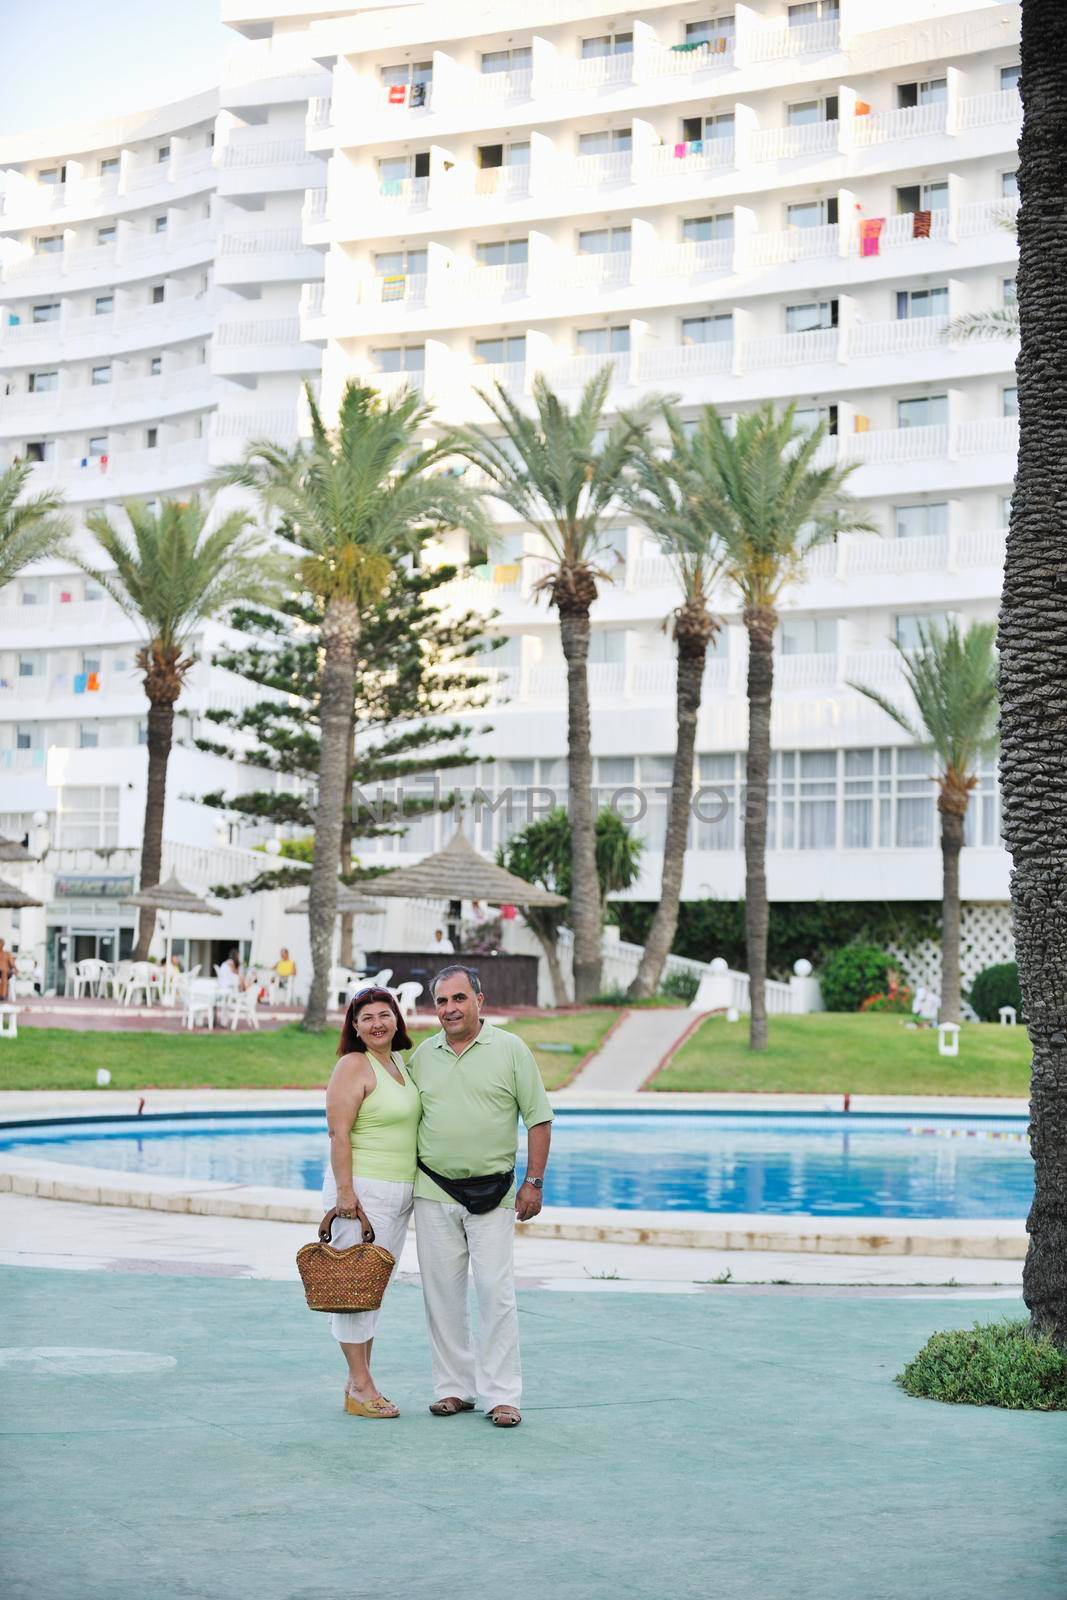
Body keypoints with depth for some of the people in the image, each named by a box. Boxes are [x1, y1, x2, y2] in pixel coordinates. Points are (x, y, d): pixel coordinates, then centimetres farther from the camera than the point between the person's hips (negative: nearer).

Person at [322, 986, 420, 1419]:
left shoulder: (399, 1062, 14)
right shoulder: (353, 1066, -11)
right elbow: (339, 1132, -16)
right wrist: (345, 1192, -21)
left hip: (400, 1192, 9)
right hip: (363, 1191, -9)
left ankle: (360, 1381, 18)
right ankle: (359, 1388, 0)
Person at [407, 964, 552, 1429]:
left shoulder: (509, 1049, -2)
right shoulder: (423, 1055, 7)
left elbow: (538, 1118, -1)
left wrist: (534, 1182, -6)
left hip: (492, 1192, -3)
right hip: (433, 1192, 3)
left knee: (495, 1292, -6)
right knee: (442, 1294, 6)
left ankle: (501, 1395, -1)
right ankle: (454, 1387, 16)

----

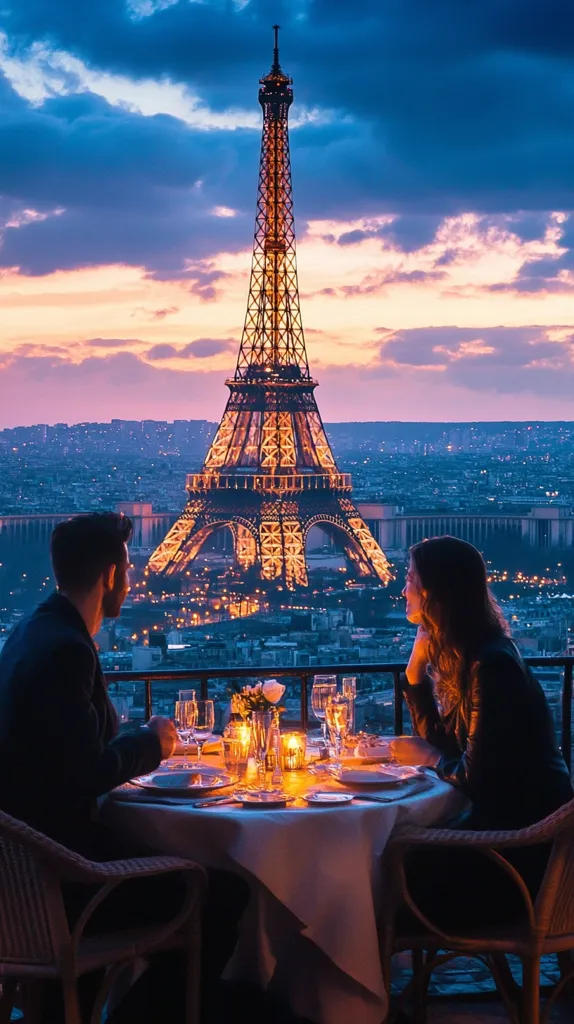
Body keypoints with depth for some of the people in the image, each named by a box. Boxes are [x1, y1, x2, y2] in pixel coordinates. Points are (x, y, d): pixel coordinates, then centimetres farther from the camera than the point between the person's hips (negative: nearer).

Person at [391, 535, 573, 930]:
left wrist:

----

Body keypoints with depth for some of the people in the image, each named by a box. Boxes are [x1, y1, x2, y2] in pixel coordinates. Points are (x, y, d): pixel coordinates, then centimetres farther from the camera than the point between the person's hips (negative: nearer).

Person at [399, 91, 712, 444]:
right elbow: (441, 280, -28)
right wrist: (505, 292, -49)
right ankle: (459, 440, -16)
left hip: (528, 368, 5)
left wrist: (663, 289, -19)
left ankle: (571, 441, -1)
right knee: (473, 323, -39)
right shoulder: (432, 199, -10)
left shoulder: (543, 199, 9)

----

Rewrite the entries from the line holding "left wrist: (534, 1182, -6)" through the line holding "left ankle: (501, 1395, -1)", inclusive, swapping "hip" for "hip joint" and leaving everything else the same. Give back only those lines.

RESPONSE BELOW:
left wrist: (534, 1182, -6)
left hip joint: (492, 1192, -3)
right hip joint: (433, 1192, 3)
left knee: (495, 1292, -6)
right knee: (442, 1294, 6)
left ankle: (501, 1395, -1)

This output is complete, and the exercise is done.